# Thin Plywood Source



## Gill (3 Nov 2009)

Hubby found a sawmill out at Belbroughton near Stourbridge last week and ordered us some fence panels for about half the price of our local retailer. When he told me about this, I trotted over there and had a chat with the mill owner. Although most of his products are pine, his daughter makes theatrical sets. Since these sets have to be moved on stage, they must be as light as possible. For this reason, she uses thin plywood boards. Now, it _isn't_ Baltic Birch Ply, but I thought £11 for a full size 4mm board was worth a punt so I ordered two. After all, B&Q, Focus _et al_ would have charged an awful lot more and the quality would be guaranteed to be iffy. They were delivered (free of charge) yesterday along with the fence panels, and look to be pretty decent quality.

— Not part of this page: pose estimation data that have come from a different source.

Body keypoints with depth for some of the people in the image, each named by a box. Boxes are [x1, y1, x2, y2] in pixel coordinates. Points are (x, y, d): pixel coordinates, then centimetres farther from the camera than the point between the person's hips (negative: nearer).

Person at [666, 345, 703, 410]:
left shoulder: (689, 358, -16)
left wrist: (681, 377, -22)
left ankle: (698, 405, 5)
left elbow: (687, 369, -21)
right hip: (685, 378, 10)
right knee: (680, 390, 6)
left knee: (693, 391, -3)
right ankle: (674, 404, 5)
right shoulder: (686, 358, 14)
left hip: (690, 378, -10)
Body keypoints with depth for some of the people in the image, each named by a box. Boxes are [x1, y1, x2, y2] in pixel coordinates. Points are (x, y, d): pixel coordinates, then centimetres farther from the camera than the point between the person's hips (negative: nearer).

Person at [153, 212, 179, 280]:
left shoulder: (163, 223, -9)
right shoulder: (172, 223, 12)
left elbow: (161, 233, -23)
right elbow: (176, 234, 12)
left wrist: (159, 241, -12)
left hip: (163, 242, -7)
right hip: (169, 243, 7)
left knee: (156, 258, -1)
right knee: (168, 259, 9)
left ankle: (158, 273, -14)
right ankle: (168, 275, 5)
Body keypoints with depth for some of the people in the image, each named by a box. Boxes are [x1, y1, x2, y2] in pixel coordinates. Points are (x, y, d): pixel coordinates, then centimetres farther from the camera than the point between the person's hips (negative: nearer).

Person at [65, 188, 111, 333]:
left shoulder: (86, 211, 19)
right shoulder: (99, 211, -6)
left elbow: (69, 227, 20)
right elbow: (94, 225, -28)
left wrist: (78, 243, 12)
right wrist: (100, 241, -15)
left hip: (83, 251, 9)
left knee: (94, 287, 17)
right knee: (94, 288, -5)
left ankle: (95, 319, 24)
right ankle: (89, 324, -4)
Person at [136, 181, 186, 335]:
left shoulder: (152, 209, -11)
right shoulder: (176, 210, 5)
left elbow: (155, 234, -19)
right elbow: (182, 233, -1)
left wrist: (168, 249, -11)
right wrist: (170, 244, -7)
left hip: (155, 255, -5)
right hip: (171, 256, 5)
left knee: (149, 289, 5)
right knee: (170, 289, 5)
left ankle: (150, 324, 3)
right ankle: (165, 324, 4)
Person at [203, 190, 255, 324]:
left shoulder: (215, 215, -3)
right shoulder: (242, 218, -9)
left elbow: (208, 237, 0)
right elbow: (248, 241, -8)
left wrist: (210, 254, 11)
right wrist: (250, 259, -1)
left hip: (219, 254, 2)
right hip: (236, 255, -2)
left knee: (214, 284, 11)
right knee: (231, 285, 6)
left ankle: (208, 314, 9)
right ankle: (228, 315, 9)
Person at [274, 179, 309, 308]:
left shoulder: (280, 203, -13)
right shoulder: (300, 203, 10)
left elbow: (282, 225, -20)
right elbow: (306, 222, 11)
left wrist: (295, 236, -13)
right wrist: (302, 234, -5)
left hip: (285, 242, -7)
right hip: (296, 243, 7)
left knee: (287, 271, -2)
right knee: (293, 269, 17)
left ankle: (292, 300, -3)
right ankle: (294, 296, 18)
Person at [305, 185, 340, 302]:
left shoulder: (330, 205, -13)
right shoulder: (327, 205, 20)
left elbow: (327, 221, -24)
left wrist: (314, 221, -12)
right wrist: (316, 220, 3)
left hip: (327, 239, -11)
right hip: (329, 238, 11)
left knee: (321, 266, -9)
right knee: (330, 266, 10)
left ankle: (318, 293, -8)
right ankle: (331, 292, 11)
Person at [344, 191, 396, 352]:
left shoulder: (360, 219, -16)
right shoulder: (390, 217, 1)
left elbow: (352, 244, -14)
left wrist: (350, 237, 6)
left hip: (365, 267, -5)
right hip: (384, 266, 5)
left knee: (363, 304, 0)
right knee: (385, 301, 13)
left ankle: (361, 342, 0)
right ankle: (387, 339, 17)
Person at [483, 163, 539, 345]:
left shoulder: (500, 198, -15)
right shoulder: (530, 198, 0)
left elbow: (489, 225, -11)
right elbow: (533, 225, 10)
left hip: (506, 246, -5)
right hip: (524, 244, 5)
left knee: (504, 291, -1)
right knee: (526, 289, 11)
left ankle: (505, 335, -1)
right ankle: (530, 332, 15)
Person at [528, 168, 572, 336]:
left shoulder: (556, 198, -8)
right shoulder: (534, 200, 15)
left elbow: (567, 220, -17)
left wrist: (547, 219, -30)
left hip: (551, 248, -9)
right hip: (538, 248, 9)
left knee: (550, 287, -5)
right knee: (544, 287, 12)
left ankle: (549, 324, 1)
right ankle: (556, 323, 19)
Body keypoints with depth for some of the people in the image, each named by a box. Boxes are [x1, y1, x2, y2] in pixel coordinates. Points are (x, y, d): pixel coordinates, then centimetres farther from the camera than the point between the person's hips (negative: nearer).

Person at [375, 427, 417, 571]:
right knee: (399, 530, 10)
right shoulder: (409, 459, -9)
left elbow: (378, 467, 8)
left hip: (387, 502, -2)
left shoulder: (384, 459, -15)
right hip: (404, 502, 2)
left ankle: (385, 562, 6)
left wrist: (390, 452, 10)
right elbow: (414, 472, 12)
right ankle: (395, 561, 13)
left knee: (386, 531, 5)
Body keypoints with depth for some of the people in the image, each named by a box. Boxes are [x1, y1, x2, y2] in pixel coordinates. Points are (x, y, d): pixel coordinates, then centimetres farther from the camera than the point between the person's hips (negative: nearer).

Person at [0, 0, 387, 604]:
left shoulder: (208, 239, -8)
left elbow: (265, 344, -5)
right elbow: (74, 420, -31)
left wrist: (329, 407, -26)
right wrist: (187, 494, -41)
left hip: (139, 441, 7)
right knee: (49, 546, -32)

I mention this for two reasons. Firstly, anyone who lives near Belbroughton might want to check out the source for themselves. Secondly, if you are on good terms with a nearby theatre, you might be able to negotiate some of their plywood.


----------



## StevieB (3 Nov 2009)

Nice! How many layers in the 4mm stuff? The birch ply I have at 4mm seems to be only three layers anyway - two birch faces and a thicker core. The 6mm stuff I have has more layers as you would traditionally expect from birch ply. No knots in the 4mm and no dutchmen either, although the 6mm has an occasional one which I tend to discard unless its subsequently painted or hidden in some way.

Steve.


----------



## Gill (3 Nov 2009)

Only three layers, Steve. The core layer seems to be pretty thin. At £11 per board I wouldn't be unhappy to find dutchmen in the sheet. After all, they're easy enough to cut around and they tend not to be critical when dimensioning timber for scroll saw projects. I'm just hoping there aren't a lot of voids.

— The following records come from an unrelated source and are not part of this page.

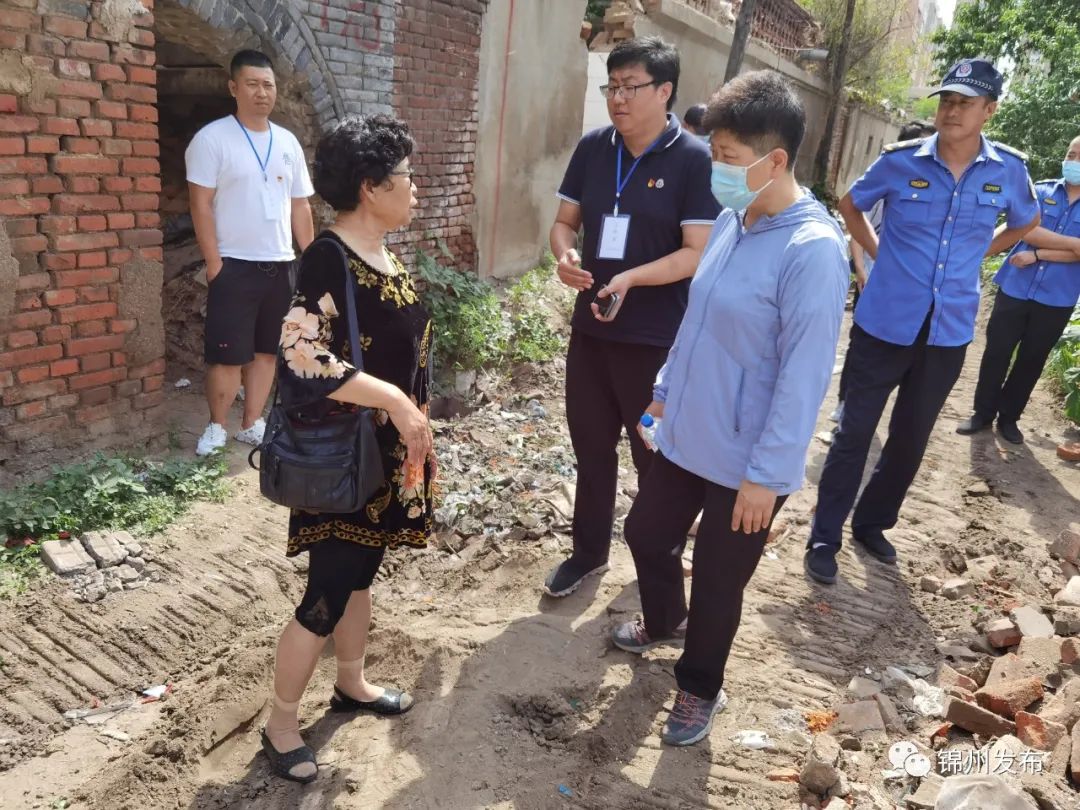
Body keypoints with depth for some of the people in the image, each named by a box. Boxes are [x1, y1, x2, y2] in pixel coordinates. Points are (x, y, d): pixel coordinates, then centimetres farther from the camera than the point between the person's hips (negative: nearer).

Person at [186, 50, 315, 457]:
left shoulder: (288, 142, 10)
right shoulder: (212, 138, -5)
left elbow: (300, 206, 13)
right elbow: (201, 204, -9)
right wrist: (214, 263, -14)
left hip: (281, 265, 5)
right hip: (235, 265, -5)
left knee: (266, 350, 10)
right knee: (227, 354, -1)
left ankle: (252, 423, 22)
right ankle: (217, 427, 16)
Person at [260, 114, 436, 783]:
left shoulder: (385, 254, 7)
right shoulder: (329, 259, -21)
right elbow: (300, 357, -29)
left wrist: (414, 423, 17)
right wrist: (391, 399, -28)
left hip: (388, 452, 8)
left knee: (362, 571, 21)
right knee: (329, 590, 3)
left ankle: (352, 684, 41)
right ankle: (281, 723, 23)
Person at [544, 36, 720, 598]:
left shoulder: (694, 160, -11)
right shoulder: (592, 148, 4)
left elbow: (697, 253, -15)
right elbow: (565, 221, 9)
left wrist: (631, 279, -28)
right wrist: (566, 256, -13)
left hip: (657, 339, -4)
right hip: (589, 327, 5)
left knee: (656, 457, 11)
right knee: (591, 447, 16)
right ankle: (589, 551, 36)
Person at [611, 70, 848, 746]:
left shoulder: (813, 249, -22)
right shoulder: (731, 222, 2)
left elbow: (804, 375, -22)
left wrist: (768, 474, -19)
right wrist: (667, 389, 19)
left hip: (745, 460, -7)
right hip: (686, 434, 8)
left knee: (717, 583, 11)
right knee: (647, 534, 23)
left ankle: (699, 687, 39)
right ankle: (664, 620, 54)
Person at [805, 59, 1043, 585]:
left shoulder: (1009, 171, -1)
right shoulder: (901, 160, -7)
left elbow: (1026, 223, 20)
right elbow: (850, 204, 11)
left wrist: (977, 256, 9)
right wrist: (877, 253, 2)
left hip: (947, 332, 3)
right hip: (885, 322, -2)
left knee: (911, 438, 13)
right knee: (855, 431, 1)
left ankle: (872, 523, 33)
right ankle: (824, 535, 14)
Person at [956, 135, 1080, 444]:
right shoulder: (1041, 190, 3)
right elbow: (1027, 232, -9)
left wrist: (1036, 254, -16)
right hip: (1015, 288, 0)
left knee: (1031, 360, 10)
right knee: (996, 352, 4)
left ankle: (1009, 417, 24)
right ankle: (983, 412, 19)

I hope to cut them later - right now I can hardly get into my workshop for two plywood boards that are taking up all the space :lol: .


----------



## stevebuk (3 Nov 2009)

i bought some thin ply from a local builders merchant and it was 3 ply too, but on the inside it was this soft foamy like stuff and it breaks away easily so i will not be buying that again.


----------



## Zanda (4 Nov 2009)

StevieB":2ra67hk9 said:


> Nice! How many layers in the 4mm stuff? The birch ply I have at 4mm seems to be only three layers anyway - two birch faces and a thicker core. The 6mm stuff I have has more layers as you would traditionally expect from birch ply. No knots in the 4mm and no dutchmen either, although the 6mm has an occasional one which I tend to discard unless its subsequently painted or hidden in some way.
> 
> Steve.



Silly question time, knots in wood I understand, BUT _*dutchmen*_ I aint got a clue, please define dutchmen (beginner so lost with jargon) thanks


----------



## big soft moose (4 Nov 2009)

Zanda":mlg9jth0 said:


> please define dutchmen (beginner so lost with jargon) thanks



people who live in holland  

that aside its patches on the layers of plywood , ie that rather than being made up of one continuous sheet it is patched with small bits where defects have been found - for a lot of ply applications it doesnt matter but its not good in scroll work as can lead to bits breaking away.

no idea *why* these are called dutchmen tho


----------



## Zanda (4 Nov 2009)

big soft moose":ce21hs50 said:


> Zanda":ce21hs50 said:
> 
> 
> > please define dutchmen (beginner so lost with jargon) thanks
> ...



Cheers BSM


----------



## Tenko (19 Nov 2009)

Because you have to plug the hole up with your finger (and a bit of filler) :?


----------



## Blacklabradorman (3 Dec 2009)

Hi Gill,

When you say full size board what size is that? Coomers do a 1220mm square board in 4mm for about £8 + vat. Just wondering how that compares?

Of course it is local for me so that makes a big difference

regards
Sean


----------